Patricia Jacomella Bonola
Born in 1952 in Geneva, Switzerland Patricia Jacomella Bonola made in 1974 a Master in Fashion Design at the Istituto Marangoni in Milan, Italy and later the Master of Fine Arts at the Accademia di Belle Arti Brera, also in Milan. Afterwards, she participated in the After-Degree Program at the Istituto Statale d’Arte in Urbino and the research program of the Istituto Internazionale di Grafica in Venice.
From 1991 to 2011 Patricia formed the artist duo J & W Management Consulting with Maria Walther. The name was an ironic comment on the capitalisation of the art market. Correspondingly, the two artists wanted to advance new intercultural forms of trade and investment with their interventions. Performances and installations pointed at the inequality of artistic outcome at the art-market, depending on the region of production. However, the actions not only increased the awareness of the problem, but supported artists in the third world or immigrants from there. Moreover, they questioned the value of artworks and phenomena of the society.

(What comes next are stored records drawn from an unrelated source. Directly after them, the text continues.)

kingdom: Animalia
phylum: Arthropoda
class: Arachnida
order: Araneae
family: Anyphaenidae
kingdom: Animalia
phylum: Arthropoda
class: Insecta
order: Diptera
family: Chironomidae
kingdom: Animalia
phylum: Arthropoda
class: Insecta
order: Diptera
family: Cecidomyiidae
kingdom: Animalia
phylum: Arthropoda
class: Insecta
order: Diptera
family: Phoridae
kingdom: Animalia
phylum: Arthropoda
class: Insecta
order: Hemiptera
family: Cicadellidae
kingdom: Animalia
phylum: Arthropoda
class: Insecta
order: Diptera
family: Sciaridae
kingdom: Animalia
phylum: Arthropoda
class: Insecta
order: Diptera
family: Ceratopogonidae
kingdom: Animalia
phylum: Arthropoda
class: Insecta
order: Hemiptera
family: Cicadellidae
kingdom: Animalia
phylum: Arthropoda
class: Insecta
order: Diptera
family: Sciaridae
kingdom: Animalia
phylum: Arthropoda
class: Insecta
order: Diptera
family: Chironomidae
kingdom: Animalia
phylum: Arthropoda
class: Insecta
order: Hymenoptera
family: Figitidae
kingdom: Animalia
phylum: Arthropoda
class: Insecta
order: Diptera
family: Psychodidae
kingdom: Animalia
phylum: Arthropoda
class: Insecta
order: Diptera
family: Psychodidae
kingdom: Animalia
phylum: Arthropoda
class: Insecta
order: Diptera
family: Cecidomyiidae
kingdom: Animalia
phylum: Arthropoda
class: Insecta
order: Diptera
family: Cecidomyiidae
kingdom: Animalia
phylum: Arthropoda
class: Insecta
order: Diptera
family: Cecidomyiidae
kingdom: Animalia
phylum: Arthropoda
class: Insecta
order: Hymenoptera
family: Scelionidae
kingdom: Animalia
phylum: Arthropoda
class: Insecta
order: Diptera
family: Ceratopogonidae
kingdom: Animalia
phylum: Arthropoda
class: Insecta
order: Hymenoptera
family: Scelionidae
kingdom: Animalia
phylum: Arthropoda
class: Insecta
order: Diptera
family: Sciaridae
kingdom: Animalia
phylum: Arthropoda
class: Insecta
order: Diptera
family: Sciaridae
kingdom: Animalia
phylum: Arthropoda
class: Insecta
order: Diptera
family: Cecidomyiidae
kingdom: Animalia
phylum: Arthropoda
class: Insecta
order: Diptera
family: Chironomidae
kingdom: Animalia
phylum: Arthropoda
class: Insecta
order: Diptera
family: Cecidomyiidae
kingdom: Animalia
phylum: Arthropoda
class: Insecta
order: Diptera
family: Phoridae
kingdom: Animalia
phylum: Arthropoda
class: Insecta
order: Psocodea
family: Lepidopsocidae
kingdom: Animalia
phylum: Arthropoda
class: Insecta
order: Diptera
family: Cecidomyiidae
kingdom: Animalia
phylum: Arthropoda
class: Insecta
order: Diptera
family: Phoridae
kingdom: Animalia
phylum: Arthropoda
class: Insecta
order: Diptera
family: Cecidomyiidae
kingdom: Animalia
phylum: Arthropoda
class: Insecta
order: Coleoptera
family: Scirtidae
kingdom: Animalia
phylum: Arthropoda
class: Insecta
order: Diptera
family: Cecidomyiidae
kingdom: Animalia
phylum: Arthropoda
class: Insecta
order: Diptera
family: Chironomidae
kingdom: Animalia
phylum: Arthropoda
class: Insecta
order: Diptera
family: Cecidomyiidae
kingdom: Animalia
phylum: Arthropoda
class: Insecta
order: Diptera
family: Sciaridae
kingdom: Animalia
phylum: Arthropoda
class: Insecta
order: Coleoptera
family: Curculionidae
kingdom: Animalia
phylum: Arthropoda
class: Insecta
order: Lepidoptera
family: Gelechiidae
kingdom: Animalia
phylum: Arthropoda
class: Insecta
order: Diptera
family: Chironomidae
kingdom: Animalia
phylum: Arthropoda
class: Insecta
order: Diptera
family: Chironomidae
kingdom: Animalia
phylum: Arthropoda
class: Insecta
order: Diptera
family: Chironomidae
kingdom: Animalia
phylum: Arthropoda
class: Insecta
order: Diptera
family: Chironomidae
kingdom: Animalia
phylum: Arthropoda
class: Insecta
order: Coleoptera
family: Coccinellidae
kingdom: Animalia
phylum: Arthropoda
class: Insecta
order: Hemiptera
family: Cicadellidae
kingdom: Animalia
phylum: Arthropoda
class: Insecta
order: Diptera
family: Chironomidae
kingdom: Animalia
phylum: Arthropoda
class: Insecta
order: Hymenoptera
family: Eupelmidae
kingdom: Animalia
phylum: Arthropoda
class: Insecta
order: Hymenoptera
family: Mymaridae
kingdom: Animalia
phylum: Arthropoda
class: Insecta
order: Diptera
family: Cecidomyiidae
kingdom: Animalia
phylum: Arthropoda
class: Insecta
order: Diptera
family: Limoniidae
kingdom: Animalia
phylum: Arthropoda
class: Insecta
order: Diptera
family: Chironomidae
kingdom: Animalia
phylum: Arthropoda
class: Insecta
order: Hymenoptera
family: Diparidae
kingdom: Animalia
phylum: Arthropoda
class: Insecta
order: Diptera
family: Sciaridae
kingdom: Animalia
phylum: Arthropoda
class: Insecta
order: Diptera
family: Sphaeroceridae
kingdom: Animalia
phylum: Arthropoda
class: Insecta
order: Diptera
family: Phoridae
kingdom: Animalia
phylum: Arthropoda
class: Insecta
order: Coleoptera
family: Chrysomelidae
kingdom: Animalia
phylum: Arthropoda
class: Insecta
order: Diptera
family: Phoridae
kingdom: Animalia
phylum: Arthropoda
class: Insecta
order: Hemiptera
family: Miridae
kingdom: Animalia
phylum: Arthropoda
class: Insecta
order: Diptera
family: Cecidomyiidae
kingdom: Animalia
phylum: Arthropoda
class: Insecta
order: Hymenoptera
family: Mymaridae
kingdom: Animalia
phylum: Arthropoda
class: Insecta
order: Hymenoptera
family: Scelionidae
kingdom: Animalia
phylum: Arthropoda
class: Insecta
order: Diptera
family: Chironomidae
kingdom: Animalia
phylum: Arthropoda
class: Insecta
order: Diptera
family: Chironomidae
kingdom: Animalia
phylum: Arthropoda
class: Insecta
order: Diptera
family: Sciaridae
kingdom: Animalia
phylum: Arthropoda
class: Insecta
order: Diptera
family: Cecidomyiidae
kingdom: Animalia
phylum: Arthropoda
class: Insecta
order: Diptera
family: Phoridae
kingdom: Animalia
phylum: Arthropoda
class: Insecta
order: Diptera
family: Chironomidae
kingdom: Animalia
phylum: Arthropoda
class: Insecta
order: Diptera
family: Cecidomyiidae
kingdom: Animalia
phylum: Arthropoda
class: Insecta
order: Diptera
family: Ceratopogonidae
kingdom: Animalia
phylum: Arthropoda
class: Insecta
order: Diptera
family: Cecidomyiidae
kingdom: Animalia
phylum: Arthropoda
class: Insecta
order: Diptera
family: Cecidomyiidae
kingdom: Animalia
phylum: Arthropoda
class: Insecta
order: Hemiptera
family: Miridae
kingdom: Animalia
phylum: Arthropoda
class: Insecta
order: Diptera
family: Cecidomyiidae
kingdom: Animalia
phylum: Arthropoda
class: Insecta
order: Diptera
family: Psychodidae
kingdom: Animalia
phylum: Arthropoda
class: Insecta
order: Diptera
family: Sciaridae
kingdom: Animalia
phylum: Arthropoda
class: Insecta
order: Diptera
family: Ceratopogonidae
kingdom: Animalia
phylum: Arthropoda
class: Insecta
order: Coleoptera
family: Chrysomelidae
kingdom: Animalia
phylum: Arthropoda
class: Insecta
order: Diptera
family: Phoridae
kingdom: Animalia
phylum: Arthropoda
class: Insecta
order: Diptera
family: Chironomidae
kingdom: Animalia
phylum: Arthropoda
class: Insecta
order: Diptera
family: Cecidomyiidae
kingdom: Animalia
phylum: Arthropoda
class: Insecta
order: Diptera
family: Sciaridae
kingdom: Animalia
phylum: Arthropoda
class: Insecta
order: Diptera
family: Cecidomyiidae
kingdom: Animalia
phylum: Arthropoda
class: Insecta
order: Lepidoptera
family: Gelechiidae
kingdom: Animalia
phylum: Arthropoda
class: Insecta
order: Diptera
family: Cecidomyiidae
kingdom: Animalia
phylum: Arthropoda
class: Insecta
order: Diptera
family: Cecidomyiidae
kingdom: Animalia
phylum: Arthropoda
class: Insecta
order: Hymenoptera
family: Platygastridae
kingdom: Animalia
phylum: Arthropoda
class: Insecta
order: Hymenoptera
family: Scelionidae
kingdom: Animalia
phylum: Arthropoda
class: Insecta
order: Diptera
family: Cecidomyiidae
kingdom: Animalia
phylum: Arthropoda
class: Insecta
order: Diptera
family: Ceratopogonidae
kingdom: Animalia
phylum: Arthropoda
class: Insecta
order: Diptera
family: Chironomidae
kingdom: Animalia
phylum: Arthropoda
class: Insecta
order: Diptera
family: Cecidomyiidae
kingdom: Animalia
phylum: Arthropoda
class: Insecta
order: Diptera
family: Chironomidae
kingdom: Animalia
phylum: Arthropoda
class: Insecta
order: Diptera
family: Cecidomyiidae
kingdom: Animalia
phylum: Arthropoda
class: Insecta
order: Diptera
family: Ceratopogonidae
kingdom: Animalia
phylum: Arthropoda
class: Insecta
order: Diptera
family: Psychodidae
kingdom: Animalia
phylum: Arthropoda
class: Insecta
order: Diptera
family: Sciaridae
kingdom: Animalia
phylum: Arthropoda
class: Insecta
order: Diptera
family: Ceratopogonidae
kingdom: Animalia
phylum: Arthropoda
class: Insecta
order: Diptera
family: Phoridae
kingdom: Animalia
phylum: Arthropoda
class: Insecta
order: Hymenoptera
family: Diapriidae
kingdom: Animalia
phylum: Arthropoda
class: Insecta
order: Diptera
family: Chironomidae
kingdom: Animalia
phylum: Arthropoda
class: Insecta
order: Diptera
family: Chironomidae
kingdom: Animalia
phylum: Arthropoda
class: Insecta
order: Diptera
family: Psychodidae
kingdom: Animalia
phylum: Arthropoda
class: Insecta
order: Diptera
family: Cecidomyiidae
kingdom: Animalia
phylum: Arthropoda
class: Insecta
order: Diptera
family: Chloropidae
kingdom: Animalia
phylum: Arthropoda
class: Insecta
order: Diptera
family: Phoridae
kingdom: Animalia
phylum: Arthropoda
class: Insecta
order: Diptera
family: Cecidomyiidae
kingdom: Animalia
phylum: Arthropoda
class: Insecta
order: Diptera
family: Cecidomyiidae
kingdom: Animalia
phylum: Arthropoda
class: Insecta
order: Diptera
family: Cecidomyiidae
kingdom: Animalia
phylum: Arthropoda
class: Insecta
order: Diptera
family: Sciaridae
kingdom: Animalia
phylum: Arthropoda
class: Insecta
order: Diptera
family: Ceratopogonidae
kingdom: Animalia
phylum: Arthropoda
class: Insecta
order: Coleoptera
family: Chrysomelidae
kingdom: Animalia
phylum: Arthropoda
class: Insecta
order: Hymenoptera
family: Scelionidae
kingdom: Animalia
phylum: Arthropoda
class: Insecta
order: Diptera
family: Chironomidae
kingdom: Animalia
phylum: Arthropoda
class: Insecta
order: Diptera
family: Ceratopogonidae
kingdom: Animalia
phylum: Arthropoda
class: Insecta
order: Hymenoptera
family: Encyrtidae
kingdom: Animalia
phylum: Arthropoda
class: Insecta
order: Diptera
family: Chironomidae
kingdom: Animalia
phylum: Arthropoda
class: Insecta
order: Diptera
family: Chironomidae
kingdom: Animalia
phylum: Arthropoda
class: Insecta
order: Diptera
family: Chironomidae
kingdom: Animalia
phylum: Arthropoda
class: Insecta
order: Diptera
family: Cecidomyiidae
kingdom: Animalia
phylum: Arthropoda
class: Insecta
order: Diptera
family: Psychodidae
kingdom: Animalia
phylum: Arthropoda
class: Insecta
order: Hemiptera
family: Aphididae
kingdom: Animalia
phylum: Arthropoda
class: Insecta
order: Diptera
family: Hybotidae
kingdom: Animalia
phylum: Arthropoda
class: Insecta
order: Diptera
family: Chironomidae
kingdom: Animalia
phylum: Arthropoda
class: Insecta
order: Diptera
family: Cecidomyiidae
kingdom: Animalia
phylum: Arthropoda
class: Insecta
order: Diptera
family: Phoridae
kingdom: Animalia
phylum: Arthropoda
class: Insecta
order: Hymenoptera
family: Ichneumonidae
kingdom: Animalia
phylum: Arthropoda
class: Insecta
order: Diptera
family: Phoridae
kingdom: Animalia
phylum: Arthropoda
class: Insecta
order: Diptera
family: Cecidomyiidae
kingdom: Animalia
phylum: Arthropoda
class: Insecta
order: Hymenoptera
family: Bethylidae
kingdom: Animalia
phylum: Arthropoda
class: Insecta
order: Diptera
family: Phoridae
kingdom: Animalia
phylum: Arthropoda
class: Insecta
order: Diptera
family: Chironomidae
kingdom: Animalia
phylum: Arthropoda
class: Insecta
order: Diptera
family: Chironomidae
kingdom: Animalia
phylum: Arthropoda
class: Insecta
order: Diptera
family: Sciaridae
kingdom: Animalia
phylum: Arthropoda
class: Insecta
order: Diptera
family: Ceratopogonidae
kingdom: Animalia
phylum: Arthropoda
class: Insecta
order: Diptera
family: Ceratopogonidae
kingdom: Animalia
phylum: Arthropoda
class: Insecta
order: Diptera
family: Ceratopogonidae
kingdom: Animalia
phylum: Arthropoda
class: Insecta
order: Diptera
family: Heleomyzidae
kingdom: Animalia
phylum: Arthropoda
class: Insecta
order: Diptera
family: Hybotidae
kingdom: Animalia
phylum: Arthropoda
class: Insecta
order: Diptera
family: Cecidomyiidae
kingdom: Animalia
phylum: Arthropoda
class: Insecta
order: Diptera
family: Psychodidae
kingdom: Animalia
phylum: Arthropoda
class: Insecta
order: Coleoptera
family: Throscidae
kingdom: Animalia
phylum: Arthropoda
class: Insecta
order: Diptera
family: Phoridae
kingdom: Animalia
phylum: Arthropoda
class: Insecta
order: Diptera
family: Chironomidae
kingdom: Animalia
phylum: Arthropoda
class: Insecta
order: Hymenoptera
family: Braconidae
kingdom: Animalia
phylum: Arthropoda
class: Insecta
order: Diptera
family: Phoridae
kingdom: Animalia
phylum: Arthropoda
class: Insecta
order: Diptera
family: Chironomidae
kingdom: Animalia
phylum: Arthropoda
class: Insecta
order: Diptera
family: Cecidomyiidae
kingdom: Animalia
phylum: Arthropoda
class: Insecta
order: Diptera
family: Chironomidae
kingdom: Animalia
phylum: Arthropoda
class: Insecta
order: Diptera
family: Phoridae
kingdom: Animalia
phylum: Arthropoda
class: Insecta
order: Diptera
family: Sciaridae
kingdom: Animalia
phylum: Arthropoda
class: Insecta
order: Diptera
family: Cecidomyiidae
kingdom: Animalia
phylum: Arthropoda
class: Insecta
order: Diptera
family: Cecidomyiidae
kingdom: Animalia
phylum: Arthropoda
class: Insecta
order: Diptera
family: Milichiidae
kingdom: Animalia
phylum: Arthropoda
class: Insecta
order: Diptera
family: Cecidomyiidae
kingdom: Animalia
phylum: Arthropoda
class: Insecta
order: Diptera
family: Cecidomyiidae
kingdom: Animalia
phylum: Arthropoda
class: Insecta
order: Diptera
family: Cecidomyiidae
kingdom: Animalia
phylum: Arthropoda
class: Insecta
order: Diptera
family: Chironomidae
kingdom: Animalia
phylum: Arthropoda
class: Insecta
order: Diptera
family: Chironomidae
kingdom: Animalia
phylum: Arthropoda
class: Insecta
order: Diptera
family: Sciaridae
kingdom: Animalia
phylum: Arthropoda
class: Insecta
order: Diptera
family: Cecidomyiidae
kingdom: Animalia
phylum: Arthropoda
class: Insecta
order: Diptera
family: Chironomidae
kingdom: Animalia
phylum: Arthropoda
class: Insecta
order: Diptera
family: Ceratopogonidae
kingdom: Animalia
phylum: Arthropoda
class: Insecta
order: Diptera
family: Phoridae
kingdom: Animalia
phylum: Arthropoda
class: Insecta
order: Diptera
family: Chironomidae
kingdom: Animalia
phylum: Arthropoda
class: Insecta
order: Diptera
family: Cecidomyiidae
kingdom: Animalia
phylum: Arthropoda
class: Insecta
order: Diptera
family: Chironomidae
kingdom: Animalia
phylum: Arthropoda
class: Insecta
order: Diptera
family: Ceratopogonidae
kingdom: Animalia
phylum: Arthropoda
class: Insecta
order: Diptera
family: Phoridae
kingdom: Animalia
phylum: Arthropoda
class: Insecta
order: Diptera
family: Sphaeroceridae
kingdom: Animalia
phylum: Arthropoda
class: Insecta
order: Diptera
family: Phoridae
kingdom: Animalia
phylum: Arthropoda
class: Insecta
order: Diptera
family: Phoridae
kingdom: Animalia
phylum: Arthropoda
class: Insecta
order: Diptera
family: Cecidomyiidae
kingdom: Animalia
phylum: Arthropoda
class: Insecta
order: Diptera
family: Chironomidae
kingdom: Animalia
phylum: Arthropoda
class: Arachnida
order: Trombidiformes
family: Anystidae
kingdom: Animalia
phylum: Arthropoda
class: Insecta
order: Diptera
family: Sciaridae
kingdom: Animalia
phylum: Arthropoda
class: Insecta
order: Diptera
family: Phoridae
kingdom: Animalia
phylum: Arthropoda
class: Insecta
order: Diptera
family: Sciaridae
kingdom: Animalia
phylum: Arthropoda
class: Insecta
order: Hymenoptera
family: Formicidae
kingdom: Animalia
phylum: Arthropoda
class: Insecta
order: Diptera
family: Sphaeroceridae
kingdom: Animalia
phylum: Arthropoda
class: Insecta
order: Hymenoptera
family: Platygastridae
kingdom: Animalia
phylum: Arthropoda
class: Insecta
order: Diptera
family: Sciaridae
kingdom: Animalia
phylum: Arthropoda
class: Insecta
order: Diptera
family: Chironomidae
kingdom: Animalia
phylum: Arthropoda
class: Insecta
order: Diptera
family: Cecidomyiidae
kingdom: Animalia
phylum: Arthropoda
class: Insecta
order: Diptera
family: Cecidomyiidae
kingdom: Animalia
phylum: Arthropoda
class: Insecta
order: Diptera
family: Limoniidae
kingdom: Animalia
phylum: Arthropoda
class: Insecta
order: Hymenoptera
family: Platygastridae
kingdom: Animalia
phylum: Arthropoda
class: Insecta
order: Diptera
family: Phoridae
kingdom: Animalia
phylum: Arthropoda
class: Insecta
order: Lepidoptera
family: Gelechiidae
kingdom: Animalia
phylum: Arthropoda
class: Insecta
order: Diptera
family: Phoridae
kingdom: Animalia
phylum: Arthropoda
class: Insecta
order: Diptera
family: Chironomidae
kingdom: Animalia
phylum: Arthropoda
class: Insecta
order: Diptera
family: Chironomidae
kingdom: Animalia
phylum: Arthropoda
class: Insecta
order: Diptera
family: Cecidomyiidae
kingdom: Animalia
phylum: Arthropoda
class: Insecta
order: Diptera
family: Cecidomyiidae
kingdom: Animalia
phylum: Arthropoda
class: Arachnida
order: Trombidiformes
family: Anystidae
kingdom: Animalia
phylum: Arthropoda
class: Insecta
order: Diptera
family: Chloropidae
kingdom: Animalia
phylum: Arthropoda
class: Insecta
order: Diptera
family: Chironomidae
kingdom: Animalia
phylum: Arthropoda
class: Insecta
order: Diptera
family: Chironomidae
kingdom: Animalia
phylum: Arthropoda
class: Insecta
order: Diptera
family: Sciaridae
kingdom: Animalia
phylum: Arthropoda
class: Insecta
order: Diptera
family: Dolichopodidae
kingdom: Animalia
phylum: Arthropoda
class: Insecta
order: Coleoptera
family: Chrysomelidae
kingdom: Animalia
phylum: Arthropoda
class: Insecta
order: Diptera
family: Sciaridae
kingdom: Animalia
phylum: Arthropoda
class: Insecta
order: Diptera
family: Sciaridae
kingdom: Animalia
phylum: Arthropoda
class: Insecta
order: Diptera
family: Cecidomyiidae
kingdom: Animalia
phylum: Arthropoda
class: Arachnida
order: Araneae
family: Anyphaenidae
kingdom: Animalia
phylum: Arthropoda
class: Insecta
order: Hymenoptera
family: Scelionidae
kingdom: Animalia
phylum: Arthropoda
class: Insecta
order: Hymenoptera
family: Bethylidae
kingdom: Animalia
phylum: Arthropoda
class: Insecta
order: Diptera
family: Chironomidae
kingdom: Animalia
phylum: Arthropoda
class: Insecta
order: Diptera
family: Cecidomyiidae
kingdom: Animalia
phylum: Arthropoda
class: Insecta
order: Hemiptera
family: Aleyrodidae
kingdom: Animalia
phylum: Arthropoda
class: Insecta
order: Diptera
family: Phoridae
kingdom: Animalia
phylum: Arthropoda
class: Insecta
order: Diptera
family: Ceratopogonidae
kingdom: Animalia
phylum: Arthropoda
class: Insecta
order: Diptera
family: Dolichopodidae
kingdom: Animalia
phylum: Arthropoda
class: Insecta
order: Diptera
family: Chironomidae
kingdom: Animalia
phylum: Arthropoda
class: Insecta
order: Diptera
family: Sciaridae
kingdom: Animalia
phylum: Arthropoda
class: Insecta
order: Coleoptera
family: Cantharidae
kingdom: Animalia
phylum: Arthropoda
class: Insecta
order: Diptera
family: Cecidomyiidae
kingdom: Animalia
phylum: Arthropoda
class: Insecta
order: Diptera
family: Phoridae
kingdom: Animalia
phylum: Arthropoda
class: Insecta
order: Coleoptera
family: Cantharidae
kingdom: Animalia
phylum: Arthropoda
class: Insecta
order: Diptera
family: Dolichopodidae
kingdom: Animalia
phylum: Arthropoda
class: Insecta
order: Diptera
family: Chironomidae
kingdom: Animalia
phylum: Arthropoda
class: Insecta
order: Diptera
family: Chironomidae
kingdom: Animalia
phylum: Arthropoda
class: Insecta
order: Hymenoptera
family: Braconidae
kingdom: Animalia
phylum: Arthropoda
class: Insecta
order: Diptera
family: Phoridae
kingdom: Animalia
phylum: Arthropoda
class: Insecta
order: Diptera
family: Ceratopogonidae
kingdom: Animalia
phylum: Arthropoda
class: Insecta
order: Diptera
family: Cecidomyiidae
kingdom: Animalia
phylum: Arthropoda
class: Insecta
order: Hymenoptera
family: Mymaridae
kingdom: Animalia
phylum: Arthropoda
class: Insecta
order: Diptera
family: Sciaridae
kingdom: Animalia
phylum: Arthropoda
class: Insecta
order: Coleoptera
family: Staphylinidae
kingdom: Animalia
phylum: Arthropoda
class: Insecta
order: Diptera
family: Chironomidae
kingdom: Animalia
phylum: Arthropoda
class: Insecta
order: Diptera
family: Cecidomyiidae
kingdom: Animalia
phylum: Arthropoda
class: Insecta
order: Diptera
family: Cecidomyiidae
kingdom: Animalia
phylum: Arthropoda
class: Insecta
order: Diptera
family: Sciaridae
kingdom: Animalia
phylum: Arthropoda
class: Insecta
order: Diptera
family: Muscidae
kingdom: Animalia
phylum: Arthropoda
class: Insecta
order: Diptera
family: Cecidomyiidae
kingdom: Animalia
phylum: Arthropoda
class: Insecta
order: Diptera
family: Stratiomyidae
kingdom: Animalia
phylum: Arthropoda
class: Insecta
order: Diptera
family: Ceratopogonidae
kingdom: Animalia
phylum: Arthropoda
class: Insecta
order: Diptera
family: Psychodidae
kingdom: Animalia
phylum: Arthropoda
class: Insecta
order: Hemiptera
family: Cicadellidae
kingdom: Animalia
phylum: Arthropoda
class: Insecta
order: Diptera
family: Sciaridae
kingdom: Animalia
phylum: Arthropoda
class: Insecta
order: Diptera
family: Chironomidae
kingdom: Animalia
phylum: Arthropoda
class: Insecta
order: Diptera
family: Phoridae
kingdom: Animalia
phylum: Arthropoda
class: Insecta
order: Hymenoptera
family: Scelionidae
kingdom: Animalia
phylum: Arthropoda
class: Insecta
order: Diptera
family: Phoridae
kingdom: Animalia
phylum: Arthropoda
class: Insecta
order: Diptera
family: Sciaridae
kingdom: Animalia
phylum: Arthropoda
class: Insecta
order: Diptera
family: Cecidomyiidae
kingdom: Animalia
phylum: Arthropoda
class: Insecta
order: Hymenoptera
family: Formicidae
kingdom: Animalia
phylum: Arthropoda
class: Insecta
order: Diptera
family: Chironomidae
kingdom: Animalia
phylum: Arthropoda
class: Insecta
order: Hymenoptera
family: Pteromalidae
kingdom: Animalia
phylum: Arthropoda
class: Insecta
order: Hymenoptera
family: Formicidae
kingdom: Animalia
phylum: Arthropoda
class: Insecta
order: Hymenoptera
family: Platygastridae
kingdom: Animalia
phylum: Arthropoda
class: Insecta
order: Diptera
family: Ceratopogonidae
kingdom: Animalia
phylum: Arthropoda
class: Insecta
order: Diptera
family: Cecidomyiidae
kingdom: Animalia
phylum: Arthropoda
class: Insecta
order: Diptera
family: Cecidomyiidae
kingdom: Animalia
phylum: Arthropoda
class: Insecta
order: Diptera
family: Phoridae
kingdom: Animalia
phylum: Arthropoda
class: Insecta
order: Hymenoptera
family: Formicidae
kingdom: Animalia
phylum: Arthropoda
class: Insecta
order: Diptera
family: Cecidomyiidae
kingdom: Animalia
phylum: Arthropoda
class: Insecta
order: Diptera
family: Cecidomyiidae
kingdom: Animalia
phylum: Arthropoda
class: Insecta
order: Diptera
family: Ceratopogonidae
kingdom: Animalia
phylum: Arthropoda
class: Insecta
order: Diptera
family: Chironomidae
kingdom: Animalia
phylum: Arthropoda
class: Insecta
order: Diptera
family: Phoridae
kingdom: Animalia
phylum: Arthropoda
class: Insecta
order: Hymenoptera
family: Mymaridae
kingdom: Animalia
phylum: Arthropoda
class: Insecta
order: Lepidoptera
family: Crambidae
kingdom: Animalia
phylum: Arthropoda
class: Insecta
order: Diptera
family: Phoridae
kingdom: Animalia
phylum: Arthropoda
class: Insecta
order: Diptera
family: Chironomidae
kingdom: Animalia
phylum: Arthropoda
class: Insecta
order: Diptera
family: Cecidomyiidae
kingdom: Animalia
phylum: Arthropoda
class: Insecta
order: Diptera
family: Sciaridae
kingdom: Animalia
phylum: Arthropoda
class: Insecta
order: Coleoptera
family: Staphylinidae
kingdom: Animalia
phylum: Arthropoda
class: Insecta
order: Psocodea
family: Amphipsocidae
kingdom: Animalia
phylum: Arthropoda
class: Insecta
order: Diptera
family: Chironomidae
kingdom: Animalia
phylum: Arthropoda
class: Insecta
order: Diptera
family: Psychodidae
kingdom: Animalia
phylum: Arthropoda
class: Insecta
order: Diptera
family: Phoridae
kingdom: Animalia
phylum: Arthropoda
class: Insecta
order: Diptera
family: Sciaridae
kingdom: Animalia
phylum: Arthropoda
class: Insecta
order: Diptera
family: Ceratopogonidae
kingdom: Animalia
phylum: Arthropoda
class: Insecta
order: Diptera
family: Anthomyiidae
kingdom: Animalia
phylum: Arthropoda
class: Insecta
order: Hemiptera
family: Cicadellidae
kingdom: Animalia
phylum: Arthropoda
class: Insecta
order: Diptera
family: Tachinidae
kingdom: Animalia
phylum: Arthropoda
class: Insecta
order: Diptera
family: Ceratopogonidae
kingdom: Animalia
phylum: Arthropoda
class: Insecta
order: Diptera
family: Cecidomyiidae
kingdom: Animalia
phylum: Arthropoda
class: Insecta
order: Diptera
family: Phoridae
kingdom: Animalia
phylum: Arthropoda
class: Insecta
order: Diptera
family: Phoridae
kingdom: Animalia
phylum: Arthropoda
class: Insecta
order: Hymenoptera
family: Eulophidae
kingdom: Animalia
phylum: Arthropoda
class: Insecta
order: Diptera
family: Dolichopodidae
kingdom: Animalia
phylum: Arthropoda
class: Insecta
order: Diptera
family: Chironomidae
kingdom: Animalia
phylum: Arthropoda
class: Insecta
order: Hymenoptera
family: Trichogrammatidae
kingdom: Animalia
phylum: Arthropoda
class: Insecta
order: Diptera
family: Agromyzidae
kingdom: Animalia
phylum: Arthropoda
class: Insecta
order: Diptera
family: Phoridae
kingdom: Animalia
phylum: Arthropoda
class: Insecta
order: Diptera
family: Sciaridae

Also in her solo carrier, Patricia deals with social-critical themes such as environmental pollution, economic mismatches, migration, globalisation and parallel realities. Hereby, she explores different materials and media to create installations, performances and participative art events. Her video installation “Au Coucher du soleil” (2018) implies a romantic sunset at the sea, which could be watched while sitting in a sun lounger under a parasol. Though the video of the same name – our artwork of the month May 2020 – only shows the sunset perceptible by the light change, because containers cover the panoramic view. Moreover, the engine sound of the container ship disturb the idyll.
During her long artistic practise, Patricia had numerous solo exhibitions and participated in many group shows, mainly in Switzerland, but also in Germany, Italy, Albania and United States. Her artworks are part of public and private collections. She was jury member for the Apexart’s Open Call NYC Exhibition (2019) and of the Professional association of visual arts Switzerland (2003-2014), for which she was before in charge for the resort Info-Pool and Communication. At the same time, she was member of the editorial staff of the art magazine “Schweizer Kunst” (Swiss Art). Besides some prizes, she was awarded with working grants and had residencies in New York and Cairo. A sojourn in the Cité Internationale des Arts, Paris is scheduled for 2020. The artist’s most recent exhibition reflects her experiences in Egypt: “Is-maA – The Sound of Cairo” (March 2020) in the Shedhalle Zug. Here she exposed new works reflecting on the history, production and use of papyrus and paper. For November 2020 the show “Kunst-Stoff Plastik is planned at the Hans Erni Museum in Luzern.
Patricia lives and works in Zug, Switzerland.